Par Sophie Henry, déléguée générale du CMAP
Lorsqu’une entreprise met en place une procédure d’arbitrage, deux possibilités s’offrent à elle :
l’arbitrage institutionnel, dans lequel les parties se réfèrent à une institution et adhèrent à son règlement ;
l’arbitrage ad hoc, dans lequel les parties administrent elles-mêmes la procédure, ce qui peut les exposer à des difficultés en cas de désaccord, notamment au stade de la nomination des arbitres.
Avec la création du règlement «Autorité de nomination dans les procédures d’arbitrage ad hoc», le CMAP (Centre de médiation et d’arbitrage de Paris) met son panel d’arbitres agréés à la disposition des entreprises qui n’ont pas souhaité recourir à l’arbitrage institutionnel, et leur propose un mode de désignation des arbitres rapide, sérieux et adapté :
- Art 4.1 «Le CMAP dresse une liste de noms d’arbitres agréés par le Centre en tenant compte des particularités du litige et des souhaits exprimés par la ou les partie(s) à l’origine de la saisine. Cette liste est communiquée dans un délai de huit jours à compter de la date de la saisine.»
Eviter bien des écueils dans la phase de désignation des arbitres
L’étape de la désignation des arbitres est primordiale. En effet, le choix du ou des arbitres conditionne le bon déroulement de l’instance ainsi que la qualité de la sentence qui sera rendue. En ayant recours à ce nouveau règlement, les entreprises ont une garantie supplémentaire que la sentence rendue soit juridiquement indiscutable et résiste aux recours qui pourraient être formés.
Or, on constate trop souvent que, dans la pratique, les parties sous-estiment l’importance de cette étape et ne prennent pas toutes les précautions utiles. La constitution du tribunal arbitral peut donc se révéler délicate pour les parties, surtout lorsqu’elles sont restées très vagues sur la composition du tribunal dans les clauses compromissoires. Dans ce cas, les parties sont nécessairement amenées, en cas de survenance d’un litige, à devoir discuter du nombre d’arbitres, de leur choix, de leurs noms… Un des risques de l’arbitrage ad hoc étant le blocage qu’entraîne tout désaccord entre les parties, par exemple à propos de la désignation du troisième arbitre.

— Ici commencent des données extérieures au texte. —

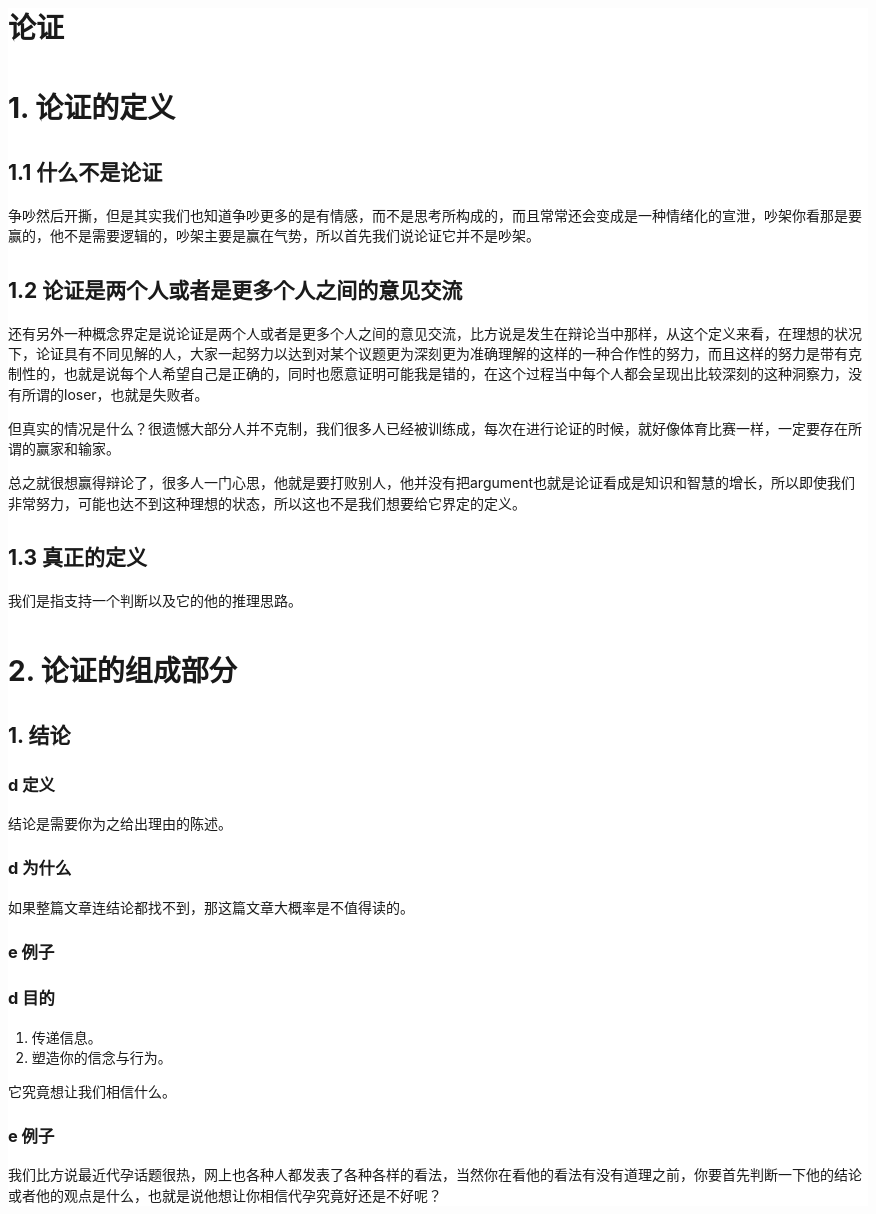 # 论证

# 1. 论证的定义

## 1.1 什么不是论证

争吵然后开撕，但是其实我们也知道争吵更多的是有情感，而不是思考所构成的，而且常常还会变成是一种情绪化的宣泄，吵架你看那是要赢的，他不是需要逻辑的，吵架主要是赢在气势，所以首先我们说论证它并不是吵架。

## 1.2 论证是两个人或者是更多个人之间的意见交流

还有另外一种概念界定是说论证是两个人或者是更多个人之间的意见交流，比方说是发生在辩论当中那样，从这个定义来看，在理想的状况下，论证具有不同见解的人，大家一起努力以达到对某个议题更为深刻更为准确理解的这样的一种合作性的努力，而且这样的努力是带有克制性的，也就是说每个人希望自己是正确的，同时也愿意证明可能我是错的，在这个过程当中每个人都会呈现出比较深刻的这种洞察力，没有所谓的loser，也就是失败者。

但真实的情况是什么？很遗憾大部分人并不克制，我们很多人已经被训练成，每次在进行论证的时候，就好像体育比赛一样，一定要存在所谓的赢家和输家。

总之就很想赢得辩论了，很多人一门心思，他就是要打败别人，他并没有把argument也就是论证看成是知识和智慧的增长，所以即使我们非常努力，可能也达不到这种理想的状态，所以这也不是我们想要给它界定的定义。



## 1.3 真正的定义

我们是指支持一个判断以及它的他的推理思路。

# 2. 论证的组成部分

## 1. 结论

### d 定义

结论是需要你为之给出理由的陈述。

### d 为什么

如果整篇文章连结论都找不到，那这篇文章大概率是不值得读的。

### e 例子

### d 目的

1. 传递信息。
2. 塑造你的信念与行为。

它究竟想让我们相信什么。

### e 例子

我们比方说最近代孕话题很热，网上也各种人都发表了各种各样的看法，当然你在看他的看法有没有道理之前，你要首先判断一下他的结论或者他的观点是什么，也就是说他想让你相信代孕究竟好还是不好呢？
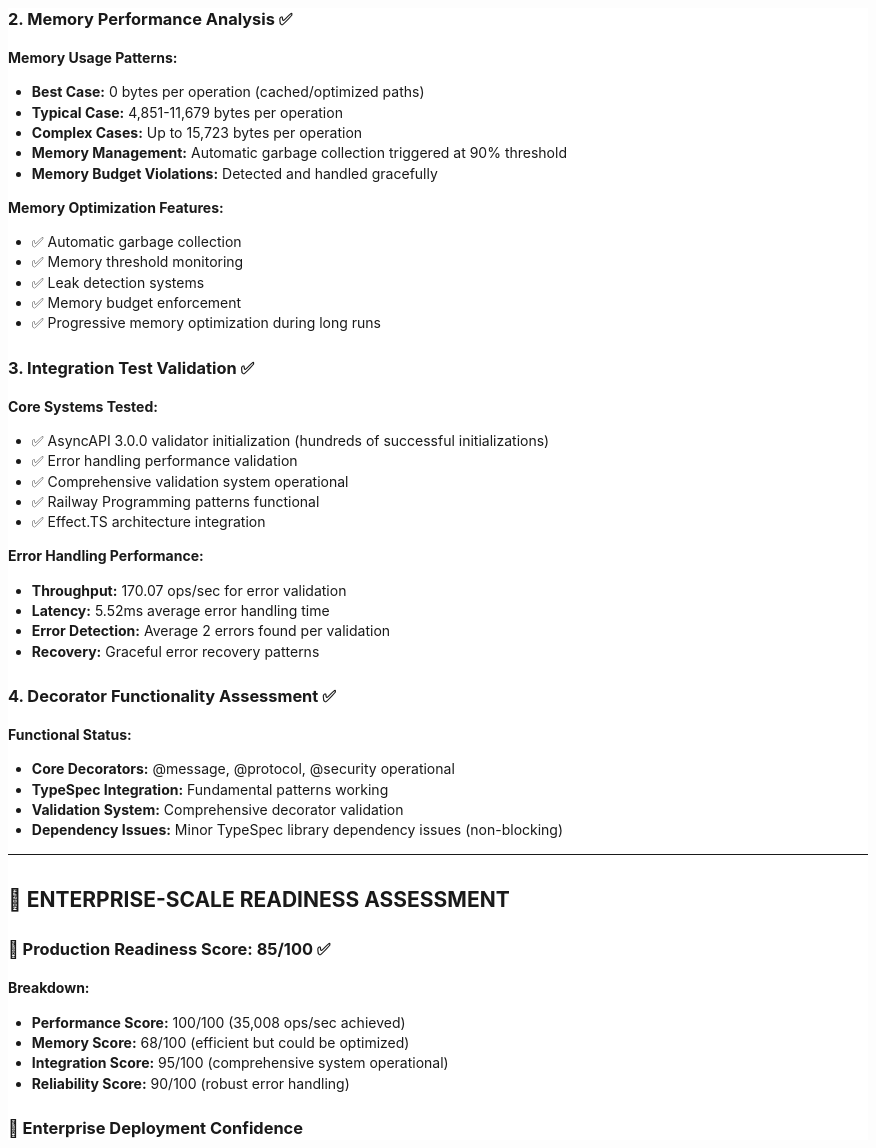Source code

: ### 2. Memory Performance Analysis ✅

**Memory Usage Patterns:**
- **Best Case:** 0 bytes per operation (cached/optimized paths)
- **Typical Case:** 4,851-11,679 bytes per operation
- **Complex Cases:** Up to 15,723 bytes per operation
- **Memory Management:** Automatic garbage collection triggered at 90% threshold
- **Memory Budget Violations:** Detected and handled gracefully

**Memory Optimization Features:**
- ✅ Automatic garbage collection
- ✅ Memory threshold monitoring
- ✅ Leak detection systems
- ✅ Memory budget enforcement
- ✅ Progressive memory optimization during long runs

### 3. Integration Test Validation ✅

**Core Systems Tested:**
- ✅ AsyncAPI 3.0.0 validator initialization (hundreds of successful initializations)
- ✅ Error handling performance validation
- ✅ Comprehensive validation system operational
- ✅ Railway Programming patterns functional
- ✅ Effect.TS architecture integration

**Error Handling Performance:**
- **Throughput:** 170.07 ops/sec for error validation
- **Latency:** 5.52ms average error handling time
- **Error Detection:** Average 2 errors found per validation
- **Recovery:** Graceful error recovery patterns

### 4. Decorator Functionality Assessment ✅

**Functional Status:**
- **Core Decorators:** @message, @protocol, @security operational
- **TypeSpec Integration:** Fundamental patterns working
- **Validation System:** Comprehensive decorator validation
- **Dependency Issues:** Minor TypeSpec library dependency issues (non-blocking)

---

## 🏢 ENTERPRISE-SCALE READINESS ASSESSMENT

### 🎯 Production Readiness Score: **85/100** ✅

**Breakdown:**
- **Performance Score:** 100/100 (35,008 ops/sec achieved)
- **Memory Score:** 68/100 (efficient but could be optimized)
- **Integration Score:** 95/100 (comprehensive system operational)
- **Reliability Score:** 90/100 (robust error handling)

### 🚀 Enterprise Deployment Confidence
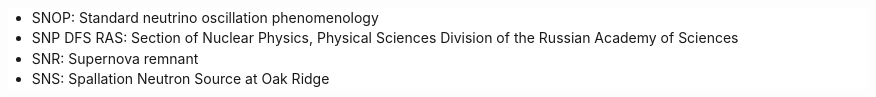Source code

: * SNOP: Standard neutrino oscillation phenomenology
* SNP DFS RAS: Section of Nuclear Physics, Physical Sciences Division of the Russian Academy of Sciences
* SNR: Supernova remnant
* SNS: Spallation Neutron Source at Oak Ridge
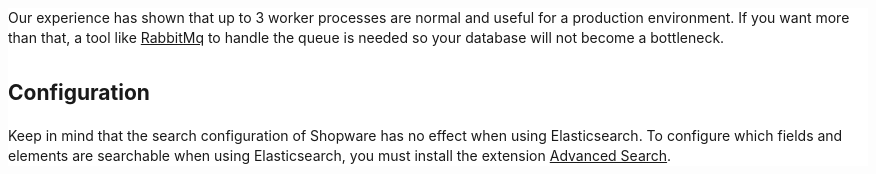 Our experience has shown that up to 3 worker processes are normal and useful for a production environment.
If you want more than that, a tool like [RabbitMq](/docs/guides/hosting/infrastructure/message-queue#transport-rabbitmq-example) to handle the queue is needed so your database will not become a bottleneck.

## Configuration

Keep in mind that the search configuration of Shopware has no effect when using Elasticsearch.
To configure which fields and elements are searchable when using Elasticsearch, you must install the extension [Advanced Search](https://docs.shopware.com/en/shopware-6-en/enterprise-extensions/enterprise-search).
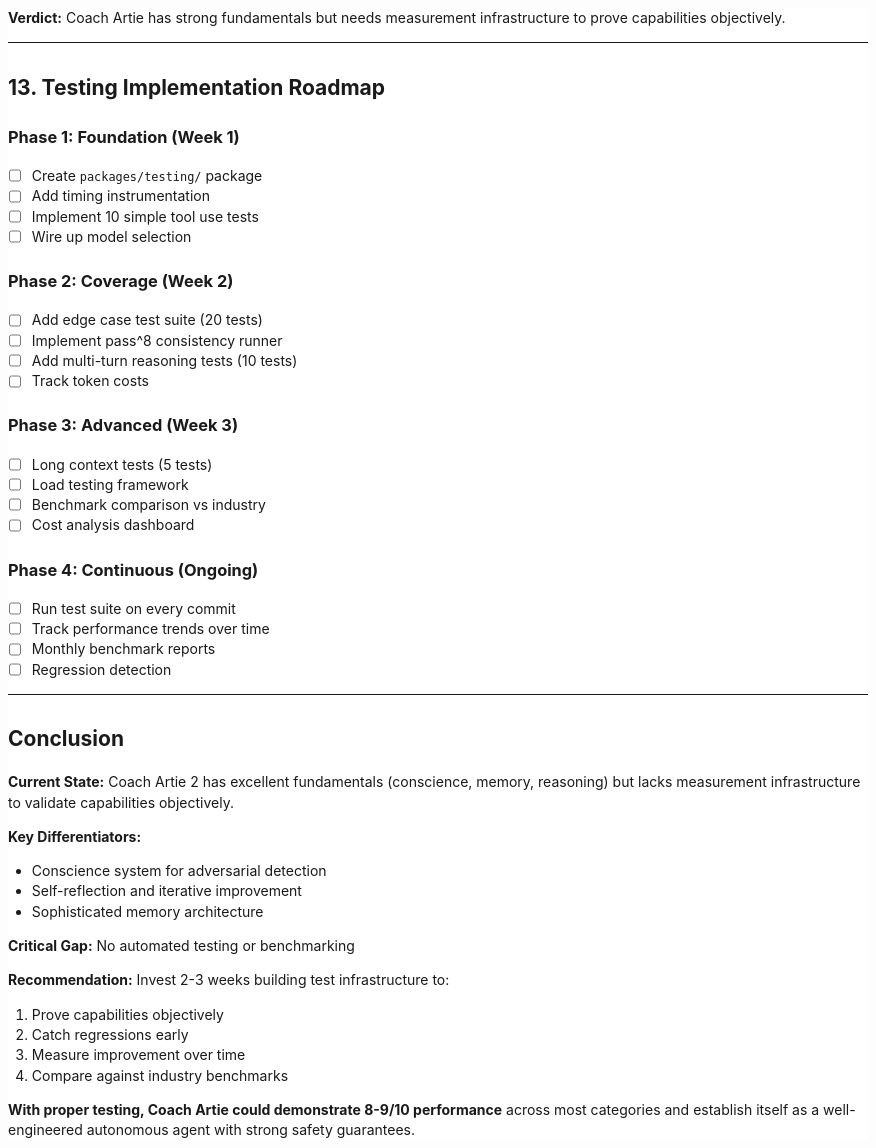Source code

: **Verdict:**
Coach Artie has strong fundamentals but needs measurement infrastructure to prove capabilities objectively.

---

## 13. Testing Implementation Roadmap

### Phase 1: Foundation (Week 1)
- [ ] Create `packages/testing/` package
- [ ] Add timing instrumentation
- [ ] Implement 10 simple tool use tests
- [ ] Wire up model selection

### Phase 2: Coverage (Week 2)
- [ ] Add edge case test suite (20 tests)
- [ ] Implement pass^8 consistency runner
- [ ] Add multi-turn reasoning tests (10 tests)
- [ ] Track token costs

### Phase 3: Advanced (Week 3)
- [ ] Long context tests (5 tests)
- [ ] Load testing framework
- [ ] Benchmark comparison vs industry
- [ ] Cost analysis dashboard

### Phase 4: Continuous (Ongoing)
- [ ] Run test suite on every commit
- [ ] Track performance trends over time
- [ ] Monthly benchmark reports
- [ ] Regression detection

---

## Conclusion

**Current State:** Coach Artie 2 has excellent fundamentals (conscience, memory, reasoning) but lacks measurement infrastructure to validate capabilities objectively.

**Key Differentiators:**
- Conscience system for adversarial detection
- Self-reflection and iterative improvement
- Sophisticated memory architecture

**Critical Gap:** No automated testing or benchmarking

**Recommendation:** Invest 2-3 weeks building test infrastructure to:
1. Prove capabilities objectively
2. Catch regressions early
3. Measure improvement over time
4. Compare against industry benchmarks

**With proper testing, Coach Artie could demonstrate 8-9/10 performance** across most categories and establish itself as a well-engineered autonomous agent with strong safety guarantees.
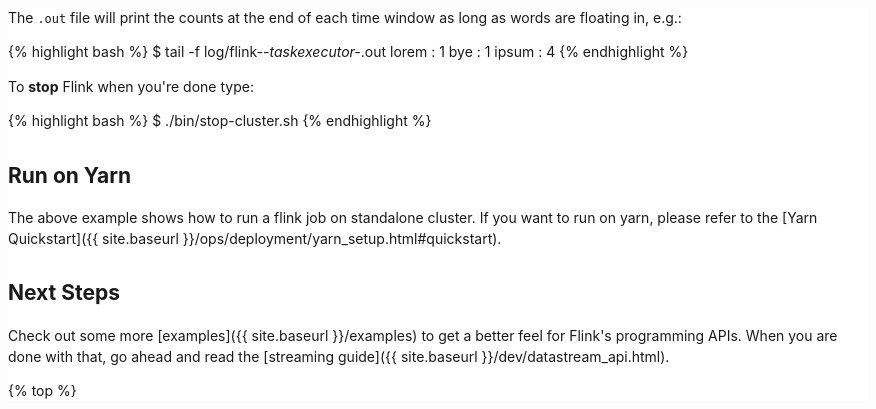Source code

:   The `.out` file will print the counts at the end of each time window as long
  as words are floating in, e.g.:

{% highlight bash %}
$ tail -f log/flink-*-taskexecutor-*.out
lorem : 1
bye : 1
ipsum : 4
{% endhighlight %}

  To **stop** Flink when you're done type:

{% highlight bash %}
$ ./bin/stop-cluster.sh
{% endhighlight %}

## Run on Yarn
The above example shows how to run a flink job on standalone cluster. If you want to run on yarn, please refer to the [Yarn Quickstart]({{ site.baseurl }}/ops/deployment/yarn_setup.html#quickstart).

## Next Steps

Check out some more [examples]({{ site.baseurl }}/examples) to get a better feel for Flink's programming APIs. When you are done with that, go ahead and read the [streaming guide]({{ site.baseurl }}/dev/datastream_api.html).

{% top %}
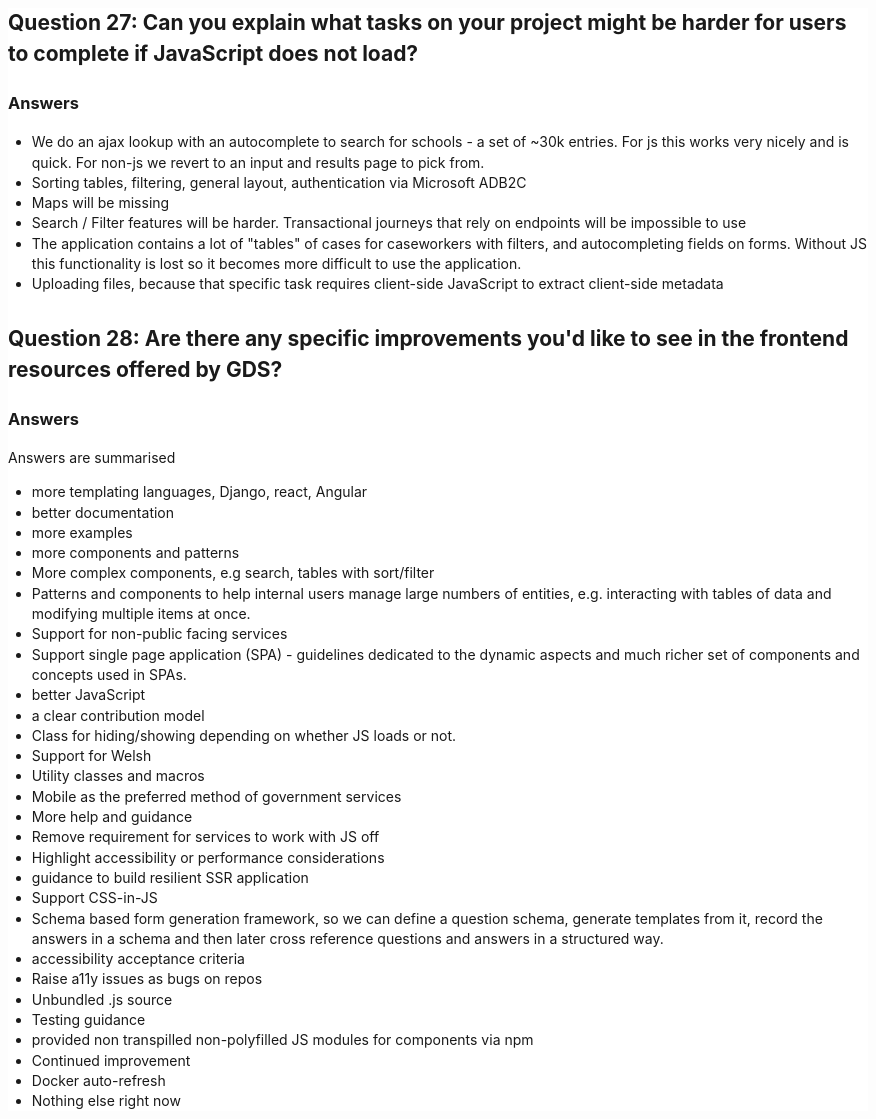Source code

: ## Question 27: Can you explain what tasks on your project might be harder for users to complete if JavaScript does not load?

### Answers

- We do an ajax lookup with an autocomplete to search for schools - a set of ~30k entries. For js this works very nicely and is quick. For non-js we revert to an input and results page to pick from.
- Sorting tables, filtering, general layout, authentication via Microsoft ADB2C
- Maps will be missing
- Search / Filter features will be harder. Transactional journeys that rely on endpoints will be impossible to use
- The application contains a lot of "tables" of cases for caseworkers with filters, and autocompleting fields on forms. Without JS this functionality is lost so it becomes more difficult to use the application.
- Uploading files, because that specific task requires client-side JavaScript to extract client-side metadata

## Question 28: Are there any specific improvements you'd like to see in the frontend resources offered by GDS?

### Answers

Answers are summarised

- more templating languages, Django, react, Angular
- better documentation
- more examples
- more components and patterns
- More complex components, e.g search, tables with sort/filter
- Patterns and components to help internal users manage large numbers of entities, e.g. interacting with tables of data and modifying multiple items at once.
- Support for non-public facing services
- Support single page application (SPA) - guidelines dedicated to the dynamic aspects and much richer set of components and concepts used in SPAs.
- better JavaScript
- a clear contribution model
- Class for hiding/showing depending on whether JS loads or not.
- Support for Welsh
- Utility classes and macros
- Mobile as the preferred method of government services
- More help and guidance
- Remove requirement for services to work with JS off
- Highlight accessibility or performance considerations
- guidance to build resilient SSR application
- Support CSS-in-JS
- Schema based form generation framework, so we can define a question schema, generate templates from it, record the answers in a schema and then later cross reference questions and answers in a structured way.
- accessibility acceptance criteria
- Raise a11y issues as bugs on repos
- Unbundled .js source
- Testing guidance
- provided non transpilled non-polyfilled JS modules for components via npm
- Continued improvement
- Docker auto-refresh
- Nothing else right now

Le nouveau règlement «Autorité de nomination dans les procédures d’arbitrage ad hoc» du CMAP tient compte des difficultés rencontrées par les entreprises, de leurs attentes, mais également de leurs moyens financiers. L’élaboration de la procédure vise ainsi à éviter des dérapages tout en poursuivant un double impératif :
- privilégier un règlement concis et clair pour répondre aux attentes de ses utilisateurs ;
- proposer une procédure rapide, confidentielle et peu onéreuse pour tenir compte de la réalité du monde des affaires (articles 1.4 et 2 du règlement).
Garantir une meilleure sécurité aux parties et des délais courts
Avec ce nouveau règlement du CMAP, la sécurité des parties est accrue lors de la phase de constitution du tribunal arbitral. L’arbitrage ad hoc posant, entre autres, le problème du risque de partialité des arbitres, le CMAP effectue les vérifications indispensables en ce qui concerne l’existence d’éventuels conflits d’intérêts. De même, s’assure-t-il de la disponibilité de l’arbitre.
Mais c’est à la Commission d’arbitrage du CMAP (commission indépendante présidée par un haut magistrat) qu’il revient de procéder, dans un délai de trois semaines maximum à compter de la saisine du CMAP, à la nomination de l’arbitre unique, et, le cas échéant, du co-arbitre et/ou du président. Cette nomination n’est effective qu’après que la Commission s’est effectivement assurée de la régularité des informations communiquées par l’arbitre pressenti dans sa déclaration d’acceptation, d’indépendance, d’impartialité et de disponibilité. La vérification est ainsi «doublée» pour garantir la sécurité maximale aux parties.
Toujours innover pour mieux accompagner les entreprises
Ce nouveau règlement du CMAP, qui vient compléter le recueil de textes consacrés à l’arbitrage, tient compte des principes fondamentaux de l’arbitrage, tels qu’issus du décret du 13 janvier 2011. Ses dispositions s’avèrent novatrices et rares. Le CMAP est, en effet, une des rares institutions d’arbitrage à disposer d’un tel règlement d’autorité de nomination dans les procédures d’arbitrage ad hoc.